The following was originally published as an #OutsourcingMustFall statement.

The Nehawu leadership at CPUT issued a statement condemning the action of students and workers struggling to address the accommodation problems of students and the attack on workers by management who want to reduce the workers’ wages from R5,000 to R3,500 per month. Workers who are doing the same job at CPUT are earning R7,000 or more a month, but the university still wants workers to accept the slavery wages that they earned when they were employed by outsourced companies.

Further, the CPUT management has presented workers with a contract introducing benefits from the 1 August 2017 when workers had been employed from 1 January 2017 and the security workers from November 2016. This came without management engaging workers. Students demanded that the contracts of workers be signed at the Bellville campus in order for the workers to verify that their contracts are in order. If they were not they would immediately be able to meet management and engage them on any problems.

However management’s response was to employ private bouncers to harass students and workers – an action that NEHAWU is supporting in its statement!
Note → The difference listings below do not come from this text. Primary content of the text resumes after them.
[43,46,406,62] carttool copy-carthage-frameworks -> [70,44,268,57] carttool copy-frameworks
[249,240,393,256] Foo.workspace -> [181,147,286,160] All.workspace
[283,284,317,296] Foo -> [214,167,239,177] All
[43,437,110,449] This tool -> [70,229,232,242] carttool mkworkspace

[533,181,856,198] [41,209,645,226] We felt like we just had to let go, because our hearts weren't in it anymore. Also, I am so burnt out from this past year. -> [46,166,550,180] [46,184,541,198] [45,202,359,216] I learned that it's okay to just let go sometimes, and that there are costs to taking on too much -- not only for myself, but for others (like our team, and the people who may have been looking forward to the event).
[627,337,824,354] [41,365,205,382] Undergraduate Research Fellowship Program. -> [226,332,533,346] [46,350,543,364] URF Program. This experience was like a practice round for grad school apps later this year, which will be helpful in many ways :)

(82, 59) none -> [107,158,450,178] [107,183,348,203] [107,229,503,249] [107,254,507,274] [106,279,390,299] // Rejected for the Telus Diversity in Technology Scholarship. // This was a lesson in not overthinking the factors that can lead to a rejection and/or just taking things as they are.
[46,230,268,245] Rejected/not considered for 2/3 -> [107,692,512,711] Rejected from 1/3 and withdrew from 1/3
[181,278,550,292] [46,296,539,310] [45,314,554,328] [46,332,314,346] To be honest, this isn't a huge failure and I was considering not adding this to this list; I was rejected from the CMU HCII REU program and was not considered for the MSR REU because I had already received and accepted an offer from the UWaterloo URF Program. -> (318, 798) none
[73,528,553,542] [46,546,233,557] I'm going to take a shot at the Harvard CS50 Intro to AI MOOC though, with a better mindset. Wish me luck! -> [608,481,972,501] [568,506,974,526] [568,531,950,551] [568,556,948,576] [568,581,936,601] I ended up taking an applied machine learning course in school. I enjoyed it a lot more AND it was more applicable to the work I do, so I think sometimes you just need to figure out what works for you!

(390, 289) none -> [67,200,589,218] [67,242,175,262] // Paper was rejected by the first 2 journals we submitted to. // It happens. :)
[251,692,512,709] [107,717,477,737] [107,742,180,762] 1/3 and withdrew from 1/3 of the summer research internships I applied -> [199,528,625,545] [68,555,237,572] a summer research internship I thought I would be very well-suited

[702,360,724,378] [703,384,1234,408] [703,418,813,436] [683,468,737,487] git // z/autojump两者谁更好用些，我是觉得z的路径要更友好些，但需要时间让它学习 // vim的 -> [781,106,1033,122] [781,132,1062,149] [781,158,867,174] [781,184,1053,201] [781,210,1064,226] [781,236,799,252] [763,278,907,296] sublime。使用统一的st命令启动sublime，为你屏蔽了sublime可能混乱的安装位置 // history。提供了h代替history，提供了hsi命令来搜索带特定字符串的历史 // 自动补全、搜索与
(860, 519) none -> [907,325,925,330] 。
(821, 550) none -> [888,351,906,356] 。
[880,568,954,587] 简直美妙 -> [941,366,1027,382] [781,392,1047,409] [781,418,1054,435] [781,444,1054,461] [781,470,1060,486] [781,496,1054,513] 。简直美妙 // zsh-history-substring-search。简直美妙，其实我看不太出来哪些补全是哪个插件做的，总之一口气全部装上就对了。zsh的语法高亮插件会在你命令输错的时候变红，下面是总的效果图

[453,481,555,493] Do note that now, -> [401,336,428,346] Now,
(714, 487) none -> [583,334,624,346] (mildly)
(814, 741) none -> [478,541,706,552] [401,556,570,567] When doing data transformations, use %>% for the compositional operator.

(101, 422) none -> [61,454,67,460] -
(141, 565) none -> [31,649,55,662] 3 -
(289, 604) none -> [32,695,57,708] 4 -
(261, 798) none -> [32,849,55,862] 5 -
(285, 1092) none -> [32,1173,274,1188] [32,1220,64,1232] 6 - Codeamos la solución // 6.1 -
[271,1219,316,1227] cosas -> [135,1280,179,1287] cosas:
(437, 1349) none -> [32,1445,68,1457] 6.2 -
The problem with NEHAWU’s statement is that, firstly, it supports harassment of workers and students by management. Secondly, they distance themselves from the workers’ struggle to better their conditions of the past 20 years which in that whole time NEHAWU failed to address. If NEHAWU claims that struggle against bad working conditions and discrimination is to “reverse the gains that were made by the dawn of democracy in 1994”, as their statement claims, then workers should ask which gains nehawu are  referring to and who benefited out of those gains?

Further NEHAWU failed to condemn management’s attitude in dealing with the actual issues that the workers are raising. But they came out to condemn workers and students as the enemy, clearly showing that NEHAWU is in the camp of management.

It should be noted that we not promoting violence, however we can’t allow management of CPUT to do as they please with workers and students. They must be held accountable for the mess that is engulfing CPUT.

NEHAWU states that “no one is immune to the grinding wheels of justice” but failed to condemn management’s attitude to the unjust and inhumane living conditions of students and the inhumane working conditions of workers – all of which is created by the management of CPUT and which NEHAWU has done nothing to change.

All workers at CPUT should unite and fight the unjust conditions that management wishes to impose on the insourced workers and must do so independent of NEHAWU. Only through unity can workers achieve more than they have done already. Workers have won insourcing and will remain determined to struggle against intimidation and unfair reduction of wages.